Extrait d'un article paru dans le Parisien le 11 janvier 2009
Va-t-on vers une nouvelle affaire d’allergie impliquant des produits fabriqués en Chine ? Après les fauteuils et les bottes fourrées, voilà qu’une paire de chaussures d’origine chinoise est cette fois dans le collimateur après qu’une mère de famille, Jamilla Skoudy, résidant à Compiègne, a été victime d’une très forte allergie aux pieds pendant les fêtes.
Pour son mari, Alexis, il ne fait aucun doute que ce sont bien les ballerines que sa femme Jamilla, 40 ans, a achetées le 24 décembre dernier au magasin Gémo de Venette, qui sont à l’origine du supplice qu’elle endure depuis. « Je les ai mises pour la première fois le jour de Noël.Quand je suis rentrée, mes pieds me démangeaient, alors j’ai mis de la crème pour me soulager un peu. Puis, le soir du Nouvel An, alors que j’avais d’autres chaussures, mes pieds ont commencé à gonfler beaucoup », raconte Jamilla.

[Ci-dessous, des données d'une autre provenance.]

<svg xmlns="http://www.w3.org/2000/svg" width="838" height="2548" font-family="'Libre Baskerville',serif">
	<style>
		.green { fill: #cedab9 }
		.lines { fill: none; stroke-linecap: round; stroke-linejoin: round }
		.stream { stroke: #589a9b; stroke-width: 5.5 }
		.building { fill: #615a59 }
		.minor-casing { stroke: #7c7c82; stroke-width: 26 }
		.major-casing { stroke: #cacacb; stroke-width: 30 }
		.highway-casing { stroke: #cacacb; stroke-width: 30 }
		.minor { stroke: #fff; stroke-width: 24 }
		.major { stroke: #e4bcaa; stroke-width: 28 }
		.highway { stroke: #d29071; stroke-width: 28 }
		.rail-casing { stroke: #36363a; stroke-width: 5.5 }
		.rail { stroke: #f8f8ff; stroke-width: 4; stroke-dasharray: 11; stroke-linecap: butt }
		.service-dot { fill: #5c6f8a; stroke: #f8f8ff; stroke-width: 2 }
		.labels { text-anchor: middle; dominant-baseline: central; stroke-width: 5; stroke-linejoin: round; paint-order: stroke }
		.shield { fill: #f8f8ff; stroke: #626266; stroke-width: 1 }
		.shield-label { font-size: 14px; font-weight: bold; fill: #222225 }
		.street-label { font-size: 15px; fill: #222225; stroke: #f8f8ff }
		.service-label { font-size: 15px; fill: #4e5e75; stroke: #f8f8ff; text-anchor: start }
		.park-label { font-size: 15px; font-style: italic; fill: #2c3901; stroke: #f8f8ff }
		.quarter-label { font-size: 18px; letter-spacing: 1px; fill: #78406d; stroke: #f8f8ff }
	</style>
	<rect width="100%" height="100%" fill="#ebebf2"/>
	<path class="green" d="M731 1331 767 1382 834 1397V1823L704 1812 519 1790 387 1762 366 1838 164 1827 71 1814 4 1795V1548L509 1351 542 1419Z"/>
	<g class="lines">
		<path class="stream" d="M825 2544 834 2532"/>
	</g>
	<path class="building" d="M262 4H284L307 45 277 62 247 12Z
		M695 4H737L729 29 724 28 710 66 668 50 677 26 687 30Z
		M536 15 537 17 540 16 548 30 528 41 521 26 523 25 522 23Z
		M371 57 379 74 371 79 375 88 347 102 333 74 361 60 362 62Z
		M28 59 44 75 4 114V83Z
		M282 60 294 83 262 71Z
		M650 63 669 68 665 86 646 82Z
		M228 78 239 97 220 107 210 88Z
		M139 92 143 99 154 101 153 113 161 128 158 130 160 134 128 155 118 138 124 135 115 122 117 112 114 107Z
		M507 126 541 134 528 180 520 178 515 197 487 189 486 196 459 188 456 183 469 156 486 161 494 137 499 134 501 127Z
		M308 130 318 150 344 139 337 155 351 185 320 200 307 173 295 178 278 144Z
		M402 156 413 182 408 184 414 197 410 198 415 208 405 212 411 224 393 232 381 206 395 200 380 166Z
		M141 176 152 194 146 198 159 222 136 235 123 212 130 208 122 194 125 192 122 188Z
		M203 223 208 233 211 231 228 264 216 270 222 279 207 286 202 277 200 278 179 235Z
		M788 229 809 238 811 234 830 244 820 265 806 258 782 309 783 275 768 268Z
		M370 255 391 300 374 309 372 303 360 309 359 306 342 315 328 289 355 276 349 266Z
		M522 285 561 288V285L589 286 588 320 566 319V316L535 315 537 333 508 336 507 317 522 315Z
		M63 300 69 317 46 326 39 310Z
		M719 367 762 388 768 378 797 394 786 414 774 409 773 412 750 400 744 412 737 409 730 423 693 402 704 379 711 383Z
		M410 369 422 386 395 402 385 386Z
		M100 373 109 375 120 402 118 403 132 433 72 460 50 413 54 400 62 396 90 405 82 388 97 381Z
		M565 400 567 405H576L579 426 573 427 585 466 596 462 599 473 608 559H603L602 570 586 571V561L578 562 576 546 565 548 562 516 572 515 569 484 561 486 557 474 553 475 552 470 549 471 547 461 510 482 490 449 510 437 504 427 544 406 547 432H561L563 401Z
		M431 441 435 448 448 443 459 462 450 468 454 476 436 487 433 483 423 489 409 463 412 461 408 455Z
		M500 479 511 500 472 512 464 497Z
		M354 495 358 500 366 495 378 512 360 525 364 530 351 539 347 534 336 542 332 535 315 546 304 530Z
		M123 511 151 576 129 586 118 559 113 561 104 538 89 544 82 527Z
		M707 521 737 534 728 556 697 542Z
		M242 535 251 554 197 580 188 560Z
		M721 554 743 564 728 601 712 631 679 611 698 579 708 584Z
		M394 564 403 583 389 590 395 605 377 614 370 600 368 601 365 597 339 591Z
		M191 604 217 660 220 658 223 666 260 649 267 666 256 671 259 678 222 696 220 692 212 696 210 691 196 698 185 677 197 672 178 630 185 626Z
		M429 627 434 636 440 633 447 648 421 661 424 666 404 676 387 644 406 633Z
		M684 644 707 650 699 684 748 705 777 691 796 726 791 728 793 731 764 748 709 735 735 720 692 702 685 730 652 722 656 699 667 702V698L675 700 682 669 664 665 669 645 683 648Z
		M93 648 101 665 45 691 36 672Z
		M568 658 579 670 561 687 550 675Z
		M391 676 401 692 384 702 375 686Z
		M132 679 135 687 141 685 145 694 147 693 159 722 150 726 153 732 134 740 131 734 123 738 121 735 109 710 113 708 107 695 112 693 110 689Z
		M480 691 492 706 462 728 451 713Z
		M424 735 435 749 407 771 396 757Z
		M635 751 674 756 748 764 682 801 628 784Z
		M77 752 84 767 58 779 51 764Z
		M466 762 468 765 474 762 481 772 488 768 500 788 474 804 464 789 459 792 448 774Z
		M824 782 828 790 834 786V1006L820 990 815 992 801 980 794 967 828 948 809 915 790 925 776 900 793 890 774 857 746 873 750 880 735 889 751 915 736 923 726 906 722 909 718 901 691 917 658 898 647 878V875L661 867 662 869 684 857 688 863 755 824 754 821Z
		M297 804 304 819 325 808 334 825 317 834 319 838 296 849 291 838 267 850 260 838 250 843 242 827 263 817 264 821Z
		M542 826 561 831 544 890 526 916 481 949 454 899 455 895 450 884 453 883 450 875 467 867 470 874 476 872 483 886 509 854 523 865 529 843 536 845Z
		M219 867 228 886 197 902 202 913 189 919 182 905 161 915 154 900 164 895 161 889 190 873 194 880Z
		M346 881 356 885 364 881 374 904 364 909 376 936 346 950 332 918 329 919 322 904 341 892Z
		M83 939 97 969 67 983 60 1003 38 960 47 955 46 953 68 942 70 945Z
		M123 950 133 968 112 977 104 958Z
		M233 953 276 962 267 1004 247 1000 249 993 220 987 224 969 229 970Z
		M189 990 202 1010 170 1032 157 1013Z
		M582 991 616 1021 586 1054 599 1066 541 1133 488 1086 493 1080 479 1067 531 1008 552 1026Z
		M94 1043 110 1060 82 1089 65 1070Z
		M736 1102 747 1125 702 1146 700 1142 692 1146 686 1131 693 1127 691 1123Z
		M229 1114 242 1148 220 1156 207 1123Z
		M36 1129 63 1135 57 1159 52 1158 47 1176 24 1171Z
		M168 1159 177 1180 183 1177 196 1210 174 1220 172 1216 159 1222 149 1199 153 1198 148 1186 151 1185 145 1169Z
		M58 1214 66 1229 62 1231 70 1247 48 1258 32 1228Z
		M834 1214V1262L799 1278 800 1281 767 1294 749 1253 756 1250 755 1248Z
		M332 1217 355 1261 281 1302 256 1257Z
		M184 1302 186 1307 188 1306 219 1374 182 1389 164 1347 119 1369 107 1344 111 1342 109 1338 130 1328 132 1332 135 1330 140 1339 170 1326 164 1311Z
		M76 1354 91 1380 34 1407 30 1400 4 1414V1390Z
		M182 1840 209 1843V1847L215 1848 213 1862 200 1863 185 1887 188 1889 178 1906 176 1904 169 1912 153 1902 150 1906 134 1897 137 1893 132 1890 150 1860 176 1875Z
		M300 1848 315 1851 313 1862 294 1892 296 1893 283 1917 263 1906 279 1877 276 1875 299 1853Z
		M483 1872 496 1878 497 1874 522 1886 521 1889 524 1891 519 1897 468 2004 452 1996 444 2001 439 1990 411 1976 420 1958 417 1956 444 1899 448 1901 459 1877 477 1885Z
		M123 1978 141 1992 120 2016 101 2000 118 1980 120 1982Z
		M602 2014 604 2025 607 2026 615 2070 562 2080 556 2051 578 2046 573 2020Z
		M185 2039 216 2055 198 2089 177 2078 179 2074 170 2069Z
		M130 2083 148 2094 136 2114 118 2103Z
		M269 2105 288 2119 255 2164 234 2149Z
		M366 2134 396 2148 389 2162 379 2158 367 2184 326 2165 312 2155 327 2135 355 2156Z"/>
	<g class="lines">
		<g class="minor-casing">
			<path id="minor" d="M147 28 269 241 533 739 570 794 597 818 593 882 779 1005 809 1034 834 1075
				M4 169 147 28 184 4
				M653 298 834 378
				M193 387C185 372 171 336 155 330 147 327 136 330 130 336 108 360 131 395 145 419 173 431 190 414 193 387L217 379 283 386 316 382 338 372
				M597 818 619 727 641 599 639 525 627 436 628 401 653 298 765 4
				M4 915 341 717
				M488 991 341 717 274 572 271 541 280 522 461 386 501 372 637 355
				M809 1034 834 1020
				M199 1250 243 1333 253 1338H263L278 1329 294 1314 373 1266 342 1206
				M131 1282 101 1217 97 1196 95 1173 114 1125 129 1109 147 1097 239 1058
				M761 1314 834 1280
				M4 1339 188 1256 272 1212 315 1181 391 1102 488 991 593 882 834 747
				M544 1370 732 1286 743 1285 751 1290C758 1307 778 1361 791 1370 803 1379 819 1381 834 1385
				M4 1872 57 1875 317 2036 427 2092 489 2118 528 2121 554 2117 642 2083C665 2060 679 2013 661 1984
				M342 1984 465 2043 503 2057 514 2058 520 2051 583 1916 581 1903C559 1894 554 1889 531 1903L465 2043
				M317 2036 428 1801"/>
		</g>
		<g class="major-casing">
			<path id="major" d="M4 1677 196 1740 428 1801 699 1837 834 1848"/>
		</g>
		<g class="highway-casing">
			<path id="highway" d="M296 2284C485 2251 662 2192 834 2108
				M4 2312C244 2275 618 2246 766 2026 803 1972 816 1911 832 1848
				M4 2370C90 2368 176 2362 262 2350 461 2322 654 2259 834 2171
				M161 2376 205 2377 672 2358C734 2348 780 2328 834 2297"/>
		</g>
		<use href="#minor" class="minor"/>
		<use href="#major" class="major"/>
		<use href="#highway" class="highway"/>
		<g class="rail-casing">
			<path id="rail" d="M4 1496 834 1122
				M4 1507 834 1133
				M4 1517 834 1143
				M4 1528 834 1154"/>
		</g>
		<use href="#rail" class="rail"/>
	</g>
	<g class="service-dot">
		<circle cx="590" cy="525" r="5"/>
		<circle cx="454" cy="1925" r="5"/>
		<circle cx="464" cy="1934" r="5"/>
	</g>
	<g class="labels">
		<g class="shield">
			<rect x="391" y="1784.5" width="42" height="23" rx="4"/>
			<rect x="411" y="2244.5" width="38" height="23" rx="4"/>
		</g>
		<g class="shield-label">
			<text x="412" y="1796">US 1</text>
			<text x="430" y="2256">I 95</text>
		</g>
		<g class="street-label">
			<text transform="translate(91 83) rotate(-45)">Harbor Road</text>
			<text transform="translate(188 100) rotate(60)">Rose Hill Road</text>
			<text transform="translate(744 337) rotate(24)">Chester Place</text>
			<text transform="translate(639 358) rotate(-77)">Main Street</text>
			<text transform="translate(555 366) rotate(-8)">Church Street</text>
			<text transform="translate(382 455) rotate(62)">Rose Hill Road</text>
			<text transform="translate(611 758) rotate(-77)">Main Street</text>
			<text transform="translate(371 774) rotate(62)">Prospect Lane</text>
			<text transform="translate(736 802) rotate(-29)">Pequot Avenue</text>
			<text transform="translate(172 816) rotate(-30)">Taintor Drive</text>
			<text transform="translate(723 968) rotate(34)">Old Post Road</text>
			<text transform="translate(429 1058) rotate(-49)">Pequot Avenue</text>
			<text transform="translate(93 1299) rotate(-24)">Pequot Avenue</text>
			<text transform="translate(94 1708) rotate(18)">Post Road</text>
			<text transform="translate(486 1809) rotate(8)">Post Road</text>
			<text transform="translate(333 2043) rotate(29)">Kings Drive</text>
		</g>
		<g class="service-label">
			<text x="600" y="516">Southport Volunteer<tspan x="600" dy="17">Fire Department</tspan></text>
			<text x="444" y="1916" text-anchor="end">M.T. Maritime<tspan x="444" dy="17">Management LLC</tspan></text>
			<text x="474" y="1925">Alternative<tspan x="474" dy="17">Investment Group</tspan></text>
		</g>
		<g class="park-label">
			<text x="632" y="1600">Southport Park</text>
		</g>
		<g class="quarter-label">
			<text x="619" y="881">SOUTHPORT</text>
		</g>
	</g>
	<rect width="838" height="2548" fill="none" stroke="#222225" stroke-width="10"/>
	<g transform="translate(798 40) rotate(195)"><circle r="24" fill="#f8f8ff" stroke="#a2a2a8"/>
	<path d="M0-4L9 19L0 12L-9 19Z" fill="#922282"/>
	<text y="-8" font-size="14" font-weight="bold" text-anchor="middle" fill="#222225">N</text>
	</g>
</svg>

Dans la nuit, elle part pour l’hôpital avec son mari. Elle n’en ressortira que le 6 janvier et elle est depuis en arrêt de travail. « Une infirmière vient tous les jours. J’ai les pieds bandés et je suis arrêtée jusqu’à la fin de la semaine prochaine au moins. » Hier, Alexis Skoudy est allé rapporter l’une des deux chaussures incriminées au directeur du magasin que nous n’avons pas été en mesure de joindre.
Le modèle est retiré de la vente
Mais, selon le principe de précaution, l’enseigne a retiré le modèle de la vente dans l’ensemble de ses 350magasins. « Ils m’ont dit qu’ils allaient les faire analyser pour connaître l’origine du problème, et qu’en attendant ils retiraient tous les modèles provenant de ce fournisseur. Je pense que cela pourrait venir des sachets anti-humidité placés dans les boîtes », expliquait Alexis à la sortie de l’entrevue avec le directeur. Un rendez-vous qualifié de « franc et courtois » par le père de famille compiégnois qui n’a pour l’instant pas déposé plainte. « Nous allons attendre les résultats et voir ce que va nous proposer l’enseigne qui s’est excusée. L’essentiel pour nous était de prévenir afin que cela n’arrive pas à d’autres personnes », conclut Alexis Skoudy.